L’avez-vous remarqué? Nous avons pu assister, en direct, jeudi soir, à la naissance d’un mot, fait suffisamment rare pour que nous nous en félicitions, quels qu’en soient, par ailleurs, le contexte et les conséquences.
Donc, grâce à Vincent Peillon, nous avons suivi, en temps réel, l’apparition de la peillonnade, sur le modèle de la populaire mais efficace couillonnade, bien entendu. Ce vocable désignera désormais une figure de style de la vie politique française – et, très bientôt, on en prend ici le pari, de la vie économique, de la vie sociale et, à coup sûr, de la vie culturelle. Tant il est vrai que nombre de gens brûlent de se rendre aussi médiatiquement notoires que Maurice Clavel, sans discerner qu’il n’est pas donné à tout le monde d’imaginer, puis de lancer, en prenant le pays entier à témoin, le “Messieurs les censeurs, bonsoir!” qui les fera entrer, d’un coup, dans l’immortalité.
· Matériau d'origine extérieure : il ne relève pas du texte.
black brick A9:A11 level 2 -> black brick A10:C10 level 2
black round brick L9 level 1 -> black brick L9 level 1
Qu’est-ce que la peillonnade, au fait? On suggère ici de la définir, en première approximation, comme un action de communication dérivée de la conciliation des contraires (notion banale en philosophie depuis les penseurs allemands du XIXe siècle, à commencer par Hegel, et, de son état, Vincent Peillon est philosophe) qui vise à s’assurer plus de présence virtuelle – dans les médias et sur Internet – grâce à une absence réelle. De manière plus triviale, on pourrait dire que c’est mettre la dialectique au service de la Com.
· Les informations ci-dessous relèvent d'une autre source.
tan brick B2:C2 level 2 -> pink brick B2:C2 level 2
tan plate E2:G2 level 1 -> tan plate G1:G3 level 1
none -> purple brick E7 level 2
La peillonnade, en effet, de l’aveu même de son créateur, se donne pour finalité de créer le scandale – entendons le buzz: “Calomniez, calomniez, il en restera toujours quelque chose sur le Web” écrirait Beaumarchais aujourd’hui. En bref, pour la faire courte ainsi qu’on a tort de le répéter dans une luxuriance de vulgarité dépassée seulement par l’innommable “rien que du bonheur”, peu m’importe que vous disiez du mal de moi, puisque c’est de moi que vous parlez. Guy Béart, naguère, le chansonnait: “Parlez-moi de moi, y a que ça qui m’intéresse”. Ce qui nous amène à relever que l’égocentrisme apparaît comme l’un des composants essentiels de la peillonnade. Tel qui se voudrait François (Mitterrand) n’est au fond que Ségolène (Royal).
Soyons justes. Il est clair, d’ores et déjà, que la peillonnade n’est pas l’apanage de la Gauche. Ou, plus exactement, que la Droite, depuis peu, en possède l’équivalent sous la forme, mille fois ressassée, jusqu’à la saturation, de la lefèbvrerie qui lui ressemble comme deux gouttes d’eau. Peillon et Lefèbvre même combat!
On ne se hasardera pas à prédire l’avenir de la peillonnade et de la lefèbvrerie. Mais on est convaincu qu’elles n’apportent rien au débat: Com 1 – Démocratie 0.